Ticket: GH-454 | Contract: finetune.md §eval

Overview

A lightweight evaluation framework compatible with the lm-evaluation-harness approach. Supports multiple-choice tasks (HellaSwag, MMLU, ARC), perplexity evaluation, and metric aggregation across benchmarks.

API

use aprender::online::eval_harness::{
    EvalExample, EvalTask, HarnessConfig, TaskType,
    run_harness, compute_perplexity, compute_accuracy,
};

// Define a multiple-choice task
let mut task = EvalTask::new("hellaswag", TaskType::MultipleChoice);
task.add_example(EvalExample {
    context: "A person is making a sandwich.

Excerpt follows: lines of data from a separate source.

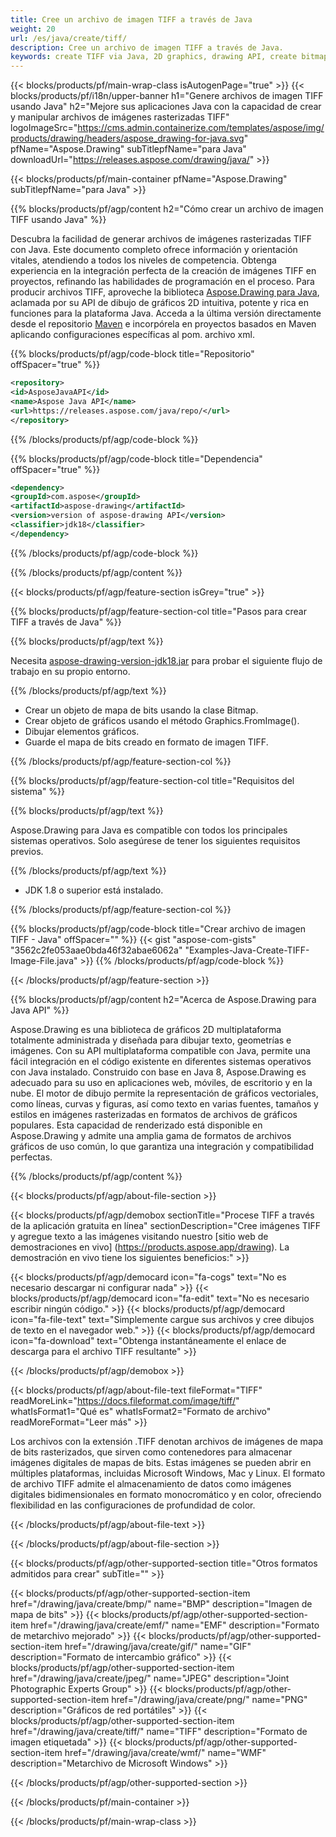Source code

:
 ```yaml
---
title: Cree un archivo de imagen TIFF a través de Java
weight: 20
url: /es/java/create/tiff/
description: Cree un archivo de imagen TIFF a través de Java.
keywords: create TIFF via Java, 2D graphics, drawing API, create bitmap in Java, Drawing para Java, save bitmap, save TIFF image, cross-platform 2D graphic library, Bitmap class, vector graphics drawing, draw text, rendering raster images, TIFF image file
---
```


{{< blocks/products/pf/main-wrap-class isAutogenPage="true" >}}
{{< blocks/products/pf/i18n/upper-banner h1="Genere archivos de imagen TIFF usando Java" h2="Mejore sus aplicaciones Java con la capacidad de crear y manipular archivos de imágenes rasterizadas TIFF" logoImageSrc="https://cms.admin.containerize.com/templates/aspose/img/products/drawing/headers/aspose_drawing-for-java.svg" pfName="Aspose.Drawing" subTitlepfName="para Java" downloadUrl="https://releases.aspose.com/drawing/java/" >}}

{{< blocks/products/pf/main-container pfName="Aspose.Drawing" subTitlepfName="para Java" >}}


{{% blocks/products/pf/agp/content h2="Cómo crear un archivo de imagen TIFF usando Java" %}}

Descubra la facilidad de generar archivos de imágenes rasterizadas TIFF con Java. Este documento completo ofrece información y orientación vitales, atendiendo a todos los niveles de competencia. Obtenga experiencia en la integración perfecta de la creación de imágenes TIFF en proyectos, refinando las habilidades de programación en el proceso. Para producir archivos TIFF, aproveche la biblioteca [Aspose.Drawing para Java](https://products.aspose.com/drawing/java), aclamada por su API de dibujo de gráficos 2D intuitiva, potente y rica en funciones para la plataforma Java. Acceda a la última versión directamente desde el repositorio [Maven](https://releases.aspose.com/java/repo/com/aspose/aspose-drawing/) e incorpórela en proyectos basados ​​en Maven aplicando configuraciones específicas al pom. archivo xml.

{{% blocks/products/pf/agp/code-block title="Repositorio" offSpacer="true" %}}

```xml
<repository>
<id>AsposeJavaAPI</id>
<name>Aspose Java API</name>
<url>https://releases.aspose.com/java/repo/</url>
</repository>
```

{{% /blocks/products/pf/agp/code-block %}}

{{% blocks/products/pf/agp/code-block title="Dependencia" offSpacer="true" %}}

```xml
<dependency>
<groupId>com.aspose</groupId>
<artifactId>aspose-drawing</artifactId>
<version>version of aspose-drawing API</version>
<classifier>jdk18</classifier>
</dependency>
```

{{% /blocks/products/pf/agp/code-block %}}

{{% /blocks/products/pf/agp/content %}}


{{< blocks/products/pf/agp/feature-section isGrey="true" >}}

{{% blocks/products/pf/agp/feature-section-col title="Pasos para crear TIFF a través de Java" %}}

{{% blocks/products/pf/agp/text %}}

Necesita [aspose-drawing-version-jdk18.jar](https://releases.aspose.com/drawing/java/) para probar el siguiente flujo de trabajo en su propio entorno.

{{% /blocks/products/pf/agp/text %}}

+ Crear un objeto de mapa de bits usando la clase Bitmap.
+ Crear objeto de gráficos usando el método Graphics.FromImage().
+ Dibujar elementos gráficos.
+ Guarde el mapa de bits creado en formato de imagen TIFF.

{{% /blocks/products/pf/agp/feature-section-col %}}

{{% blocks/products/pf/agp/feature-section-col title="Requisitos del sistema" %}}

{{% blocks/products/pf/agp/text %}}

Aspose.Drawing para Java es compatible con todos los principales sistemas operativos. Solo asegúrese de tener los siguientes requisitos previos.

{{% /blocks/products/pf/agp/text %}}

- JDK 1.8 o superior está instalado.

{{% /blocks/products/pf/agp/feature-section-col %}}

{{% blocks/products/pf/agp/code-block title="Crear archivo de imagen TIFF - Java" offSpacer="" %}}
{{< gist "aspose-com-gists" "3562c2fe053aae0bda46f32abae6062a" "Examples-Java-Create-TIFF-Image-File.java" >}}
{{% /blocks/products/pf/agp/code-block %}}

{{< /blocks/products/pf/agp/feature-section >}}


<!-- aboutfile Starts -->

{{% blocks/products/pf/agp/content h2="Acerca de Aspose.Drawing para Java API" %}}

Aspose.Drawing es una biblioteca de gráficos 2D multiplataforma totalmente administrada y diseñada para dibujar texto, geometrías e imágenes. Con su API multiplataforma compatible con Java, permite una fácil integración en el código existente en diferentes sistemas operativos con Java instalado. Construido con base en Java 8, Aspose.Drawing es adecuado para su uso en aplicaciones web, móviles, de escritorio y en la nube. El motor de dibujo permite la representación de gráficos vectoriales, como líneas, curvas y figuras, así como texto en varias fuentes, tamaños y estilos en imágenes rasterizadas en formatos de archivos de gráficos populares. Esta capacidad de renderizado está disponible en Aspose.Drawing y admite una amplia gama de formatos de archivos gráficos de uso común, lo que garantiza una integración y compatibilidad perfectas.

{{% /blocks/products/pf/agp/content %}}


{{< blocks/products/pf/agp/about-file-section >}}

{{< blocks/products/pf/agp/demobox sectionTitle="Procese TIFF a través de la aplicación gratuita en línea" sectionDescription="Cree imágenes TIFF y agregue texto a las imágenes visitando nuestro [sitio web de demostraciones en vivo] (https://products.aspose.app/drawing). La demostración en vivo tiene los siguientes beneficios:" >}}

{{< blocks/products/pf/agp/democard icon="fa-cogs" text="No es necesario descargar ni configurar nada" >}}
{{< blocks/products/pf/agp/democard icon="fa-edit" text="No es necesario escribir ningún código." >}}
{{< blocks/products/pf/agp/democard icon="fa-file-text" text="Simplemente cargue sus archivos y cree dibujos de texto en el navegador web." >}}
{{< blocks/products/pf/agp/democard icon="fa-download" text="Obtenga instantáneamente el enlace de descarga para el archivo TIFF resultante" >}}

{{< /blocks/products/pf/agp/demobox >}}

{{< blocks/products/pf/agp/about-file-text fileFormat="TIFF" readMoreLink="https://docs.fileformat.com/image/tiff/" whatIsFormat1="Qué es" whatIsFormat2="Formato de archivo" readMoreFormat="Leer más" >}}

Los archivos con la extensión .TIFF denotan archivos de imágenes de mapa de bits rasterizados, que sirven como contenedores para almacenar imágenes digitales de mapas de bits. Estas imágenes se pueden abrir en múltiples plataformas, incluidas Microsoft Windows, Mac y Linux. El formato de archivo TIFF admite el almacenamiento de datos como imágenes digitales bidimensionales en formato monocromático y en color, ofreciendo flexibilidad en las configuraciones de profundidad de color.

{{< /blocks/products/pf/agp/about-file-text >}}

{{< /blocks/products/pf/agp/about-file-section >}}

<!-- aboutfile Ends -->


{{< blocks/products/pf/agp/other-supported-section title="Otros formatos admitidos para crear" subTitle="" >}}

{{< blocks/products/pf/agp/other-supported-section-item href="/drawing/java/create/bmp/" name="BMP" description="Imagen de mapa de bits" >}}
{{< blocks/products/pf/agp/other-supported-section-item href="/drawing/java/create/emf/" name="EMF" description="Formato de metarchivo mejorado" >}}
{{< blocks/products/pf/agp/other-supported-section-item href="/drawing/java/create/gif/" name="GIF" description="Formato de intercambio gráfico" >}}
{{< blocks/products/pf/agp/other-supported-section-item href="/drawing/java/create/jpeg/" name="JPEG" description="Joint Photographic Experts Group" >}}
{{< blocks/products/pf/agp/other-supported-section-item href="/drawing/java/create/png/" name="PNG" description="Gráficos de red portátiles" >}}
{{< blocks/products/pf/agp/other-supported-section-item href="/drawing/java/create/tiff/" name="TIFF" description="Formato de imagen etiquetada" >}}
{{< blocks/products/pf/agp/other-supported-section-item href="/drawing/java/create/wmf/" name="WMF" description="Metarchivo de Microsoft Windows" >}}


{{< /blocks/products/pf/agp/other-supported-section >}}

{{< /blocks/products/pf/main-container >}}

{{< /blocks/products/pf/main-wrap-class >}}
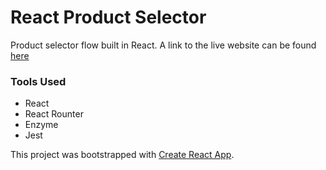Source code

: # React Product Selector

Product selector flow built in React. A link to the live website can be found [here](http://5add0f02b13fb147b0adcd4c.epic-stonebraker-92df1f.netlify.com/)

### Tools Used

* React
* React Rounter
* Enzyme
* Jest

This project was bootstrapped with [Create React App](https://github.com/facebookincubator/create-react-app).
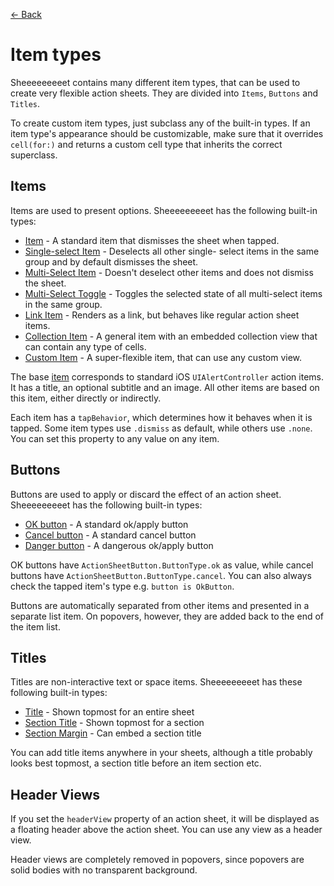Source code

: [← Back][GitHub]

# Item types

Sheeeeeeeeet contains many different item types, that can be used to create very
flexible action sheets. They are divided into `Items`, `Buttons` and `Titles`.

To create custom item types, just subclass any of the built-in types. If an item
type's appearance should be customizable, make sure that it overrides `cell(for:)`
and returns a custom cell type that inherits the correct superclass.


## Items

Items are used to present options. Sheeeeeeeeet has the following built-in types:

* [Item][ActionSheetItem] - A standard item that dismisses the sheet when tapped.
* [Single-select Item][ActionSheetSingleSelectItem] - Deselects all other single-
select items in the same group and by default dismisses the sheet.
* [Multi-Select Item][ActionSheetMultiSelectItem] - Doesn't deselect other items
and does not dismiss the sheet.
* [Multi-Select Toggle][ActionSheetMultiSelectToggleItem] - Toggles the selected
state of all multi-select items in the same group.
* [Link Item][ActionSheetLinkItem] - Renders as a link, but behaves like regular
action sheet items.
* [Collection Item][ActionSheetCollectionItem] - A general item with an embedded
collection view that can contain any type of cells.
* [Custom Item][ActionSheetCustomItem] - A super-flexible item, that can use any
custom view.

The base [item][ActionSheetItem] corresponds to standard iOS `UIAlertController`
action items. It has a title, an optional subtitle and an image. All other items
are based on this item, either directly or indirectly.

Each item has a `tapBehavior`, which determines how it behaves when it is tapped.
Some item types use `.dismiss` as default, while others use `.none`. You can set
this property to any value on any item.


## Buttons

Buttons are used to apply or discard the effect of an action sheet. Sheeeeeeeeet
has the following built-in types:

* [OK button][ActionSheetOkButton] - A standard ok/apply button
* [Cancel button][ActionSheetCancelButton] - A standard cancel button
* [Danger button][ActionSheetDangerButton] - A dangerous ok/apply button

OK buttons have `ActionSheetButton.ButtonType.ok` as value, while cancel buttons
have `ActionSheetButton.ButtonType.cancel`. You can also always check the tapped
item's type e.g. `button is OkButton`.

Buttons are automatically separated from other items and presented in a separate
list item. On popovers, however, they are added back to the end of the item list.


## Titles

Titles are non-interactive text or space items. Sheeeeeeeeet has these following
built-in types:

* [Title][ActionSheetTitle] - Shown topmost for an entire sheet
* [Section Title][ActionSheetSectionTitle] - Shown topmost for a section
* [Section Margin][ActionSheetSectionMargin] - Can embed a section title

You can add title items anywhere in your sheets, although a title probably looks
best topmost, a section title before an item section etc.


## Header Views

If you set the `headerView` property of an action sheet, it will be displayed as
a floating header above the action sheet. You can use any view as a header view.

Header views are completely removed in popovers, since popovers are solid bodies
with no transparent background.

[GitHub]: https://github.com/danielsaidi/Sheeeeeeeeet

[ActionSheetItem]: https://github.com/danielsaidi/Sheeeeeeeeet/blob/master/Sheeeeeeeeet/Items/ActionSheetItem.swift
[ActionSheetCollectionItem]: https://github.com/danielsaidi/Sheeeeeeeeet/blob/master/Sheeeeeeeeet/Items/Items/ActionSheetCollectionItem.swift
[ActionSheetCustomItem]: https://github.com/danielsaidi/Sheeeeeeeeet/blob/master/Sheeeeeeeeet/Items/Items/ActionSheetCustomItem.swift
[ActionSheetMultiSelectItem]: https://github.com/danielsaidi/Sheeeeeeeeet/blob/master/Sheeeeeeeeet/Items/Items/ActionSheetMultiSelectItem.swift
[ActionSheetMultiSelectToggleItem]: https://github.com/danielsaidi/Sheeeeeeeeet/blob/master/Sheeeeeeeeet/Items/Items/ActionSheetMultiSelectToggleItem.swift
[ActionSheetSelectItem]: https://github.com/danielsaidi/Sheeeeeeeeet/blob/master/Sheeeeeeeeet/Items/Items/ActionSheetSelectItem.swift
[ActionSheetSingleSelectItem]: https://github.com/danielsaidi/Sheeeeeeeeet/blob/master/Sheeeeeeeeet/Items/Items/ActionSheetSingleSelectItem.swift
[ActionSheetLinkItem]: https://github.com/danielsaidi/Sheeeeeeeeet/blob/master/Sheeeeeeeeet/Items/Items/ActionSheetLinkItem.swift

[ActionSheetOkButton]: https://github.com/danielsaidi/Sheeeeeeeeet/blob/master/Sheeeeeeeeet/Items/Buttons/ActionSheetOkButton.swift
[ActionSheetCancelButton]: https://github.com/danielsaidi/Sheeeeeeeeet/blob/master/Sheeeeeeeeet/Items/Buttons/ActionSheetCancelButton.swift
[ActionSheetDangerButton]: https://github.com/danielsaidi/Sheeeeeeeeet/blob/master/Sheeeeeeeeet/Items/Buttons/ActionSheetDangerButton.swift

[ActionSheetTitle]: https://github.com/danielsaidi/Sheeeeeeeeet/blob/master/Sheeeeeeeeet/Items/Titles/ActionSheetTitle.swift
[ActionSheetSectionTitle]: https://github.com/danielsaidi/Sheeeeeeeeet/blob/master/Sheeeeeeeeet/Items/Titles/ActionSheetSectionTitle.swift
[ActionSheetSectionMargin]: https://github.com/danielsaidi/Sheeeeeeeeet/blob/master/Sheeeeeeeeet/Items/Titles/ActionSheetSectionMargin.swift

They".to_string(),
    choices: vec![
        " spread butter on the bread.".to_string(),
        " flew into space.".to_string(),
    ],
    gold_idx: Some(0),
    reference: None,
});

// Run with a scoring function
let config = HarnessConfig {
    tasks: vec![task],
    length_normalize: false,
    max_examples: 0,
};

let report = run_harness(&config, |context, completion| {
    // Return log-likelihood of completion given context
    model.score(context, completion)
})?;

println!("Accuracy: {:.1}%", report.macro_accuracy * 100.0);

Task Types

TypeUse CaseMetric
MultipleChoiceHellaSwag, MMLU, ARCAccuracy
PerplexityWikiText, PTBPPL
GenerationTranslation, summarization(placeholder)
ClassificationSentiment, NLIAccuracy

Key Properties

  • Generic scoring: Any Fn(&str, &str) -> f64 can be used as scorer
  • Macro averaging: Report aggregates accuracy across tasks equally
  • Max examples: Limit evaluation to N examples per task for quick checks
  • Mock data: mock_hellaswag() provides test data without external files

Falsification Tests

TestProperty
FALSIFY-EVAL-001Perplexity is always positive
FALSIFY-EVAL-002Accuracy is bounded in [0.0, 1.0]
FALSIFY-EVAL-003Report aggregation is consistent

Run the Example

cargo run --example eval_harness